2012年的表演《意大利花园》(A Garden in Italy)是我第一部以崔承喜为主题创作的戏剧作品。我特意选择不去讨论任何生平细节,转而关注她的舞蹈和舞蹈记录之间的关系,以及表演如何成为一种记录当代时刻的文献。在去年威尼斯双年展韩国馆展出的多频道影像装置《半岛的舞者》(Dancer from the Peninsula, 2019)中,我采用了一种不同的方法。我把目光投向1937年至1940年世界巡演结束后崔承喜回到日本的这段时间,当时她宣布要把朝鲜、日本和中国的传统舞蹈和戏剧结合起来,创造一种东亚舞蹈艺术。有趣的是,1941年她在朝鲜杂志《三千里》(Samcheolli)上写道,她所做的是从西方“引进”亚洲舞蹈,并反思了东方的观念是如何从外部进行建构的。在我创作《半岛的舞者》的过程中,崔承喜的形象逐渐出现在我面前。她让我感到既熟悉又遥远。在创作过程接近尾声时,我发现她已经一分为二,既是研究的对象,也成了研究的主体。

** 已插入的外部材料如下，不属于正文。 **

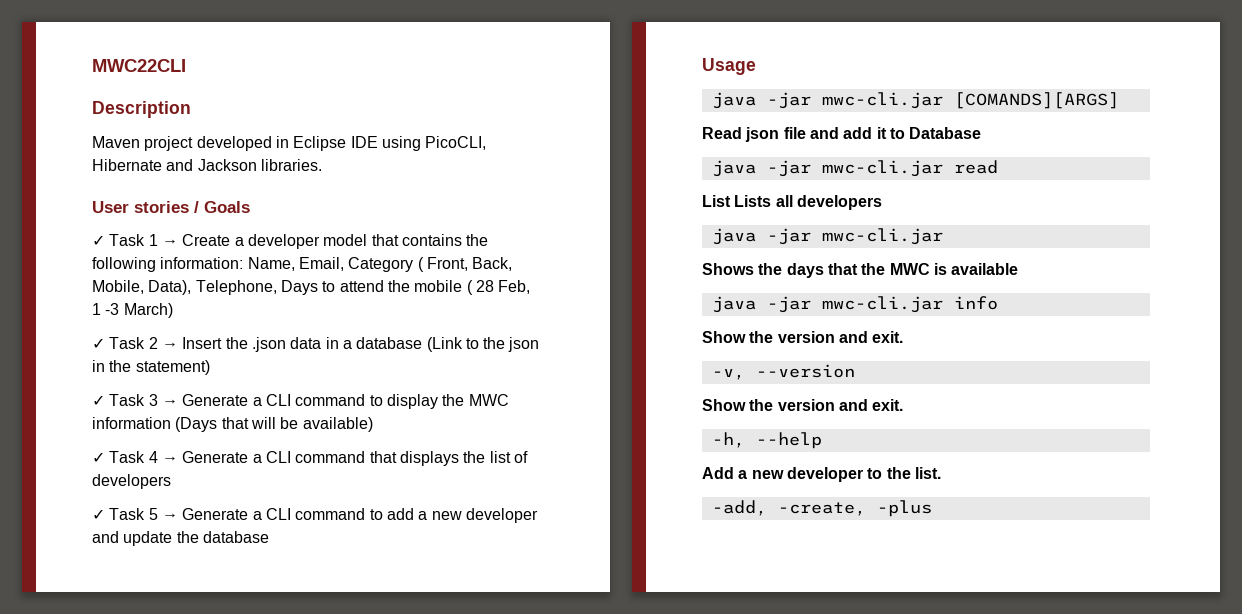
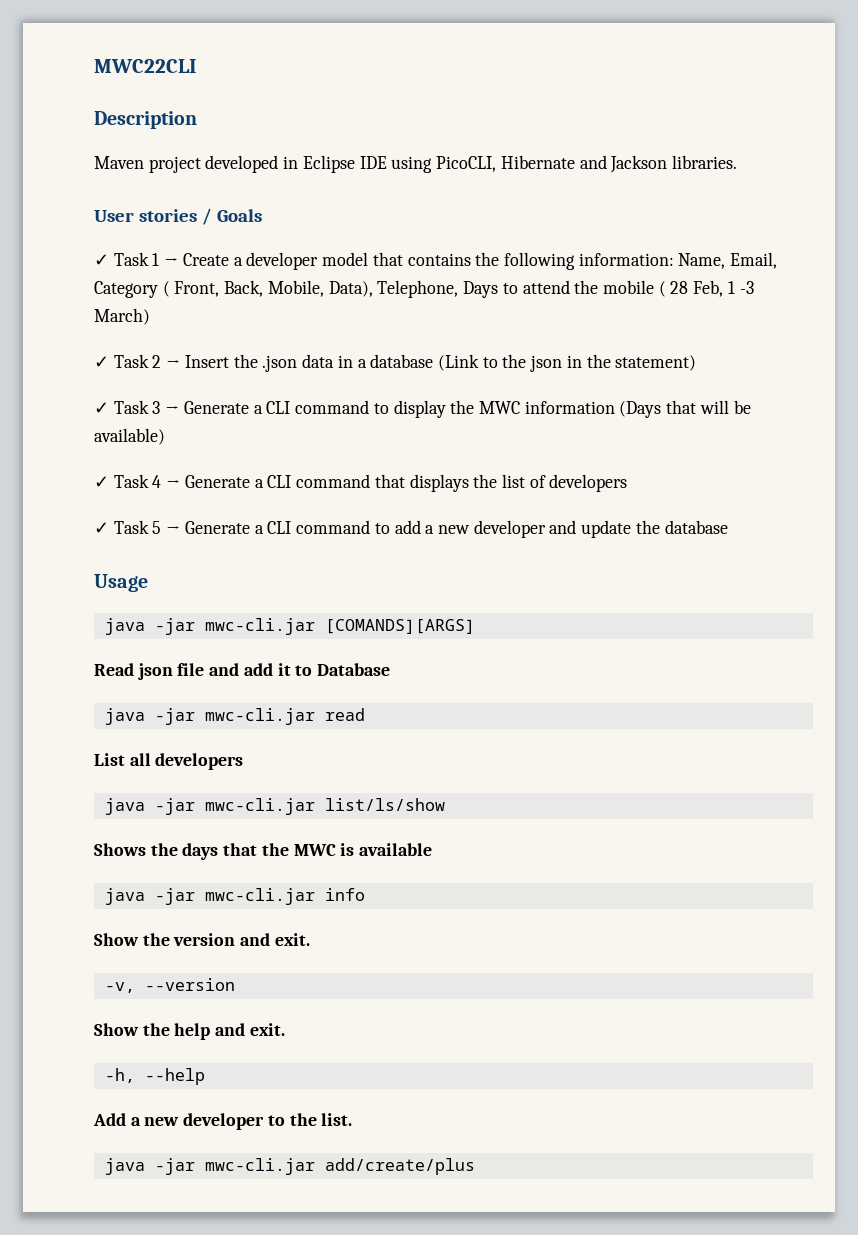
[734,195,772,207] Lists -> (125, 759) none
(943, 236) none -> [324,798,445,811] list/ls/show
[777,399,835,411] version -> [174,1023,211,1040] help
[711,500,932,517] -add, -create, -plus -> [104,1158,475,1175] java -jar mwc-cli.jar add/create/plus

“心灵之流”中的每件作品都以崔承喜曾经的作品命名。以表演《Ehera Noara》(2020)为例,这个题目取自崔承喜1933年在日本进行的首场朝鲜舞表演。作品开头还引用了日本小说家川端康成和日本现代舞者兼作曲家石井漠(Ishii Baku)对这场舞蹈的评论。我的目的不是要再现原作,而是要在档案中创造层次,同时思考艺术主体在档案化行为中的作用,以及表演记录的不可靠性、舞蹈作为媒介的脆弱性和不同时间性的混合。

在Art Sonje艺术中心的展厅里,有一整层专门用来展示有关崔承喜工作和生活的记录,这些文献材料肯定是零碎的、分散的、无序的。目前还没有任何关于崔承喜作品的公共文献库,现存的资料也很难获取。在韩国,直到1989年国家才允许出版叛逃到北朝鲜的艺术家的文献记录和作品。我听说北朝鲜或许有崔承喜相对完整的档案。我能找到的大部分文件都是复制品的复制品。在日本和中国,我找到了一些在韩国从未见过的有关她的报刊记载。展览中每个元素都有机地交织在一起,并与其他元素相互参照,形成一个时空回路或循环,以及一个有关崔承喜的替代性档案库——其中,有关女性身体、舞蹈、历史和当下的材料可以按不同的方式进行重组和编排。这些相遇和碰撞让我能够重现崔承喜生活和作品中的空白,其中被抹杀的部分以及矛盾之处。这些是我最感兴趣的地方。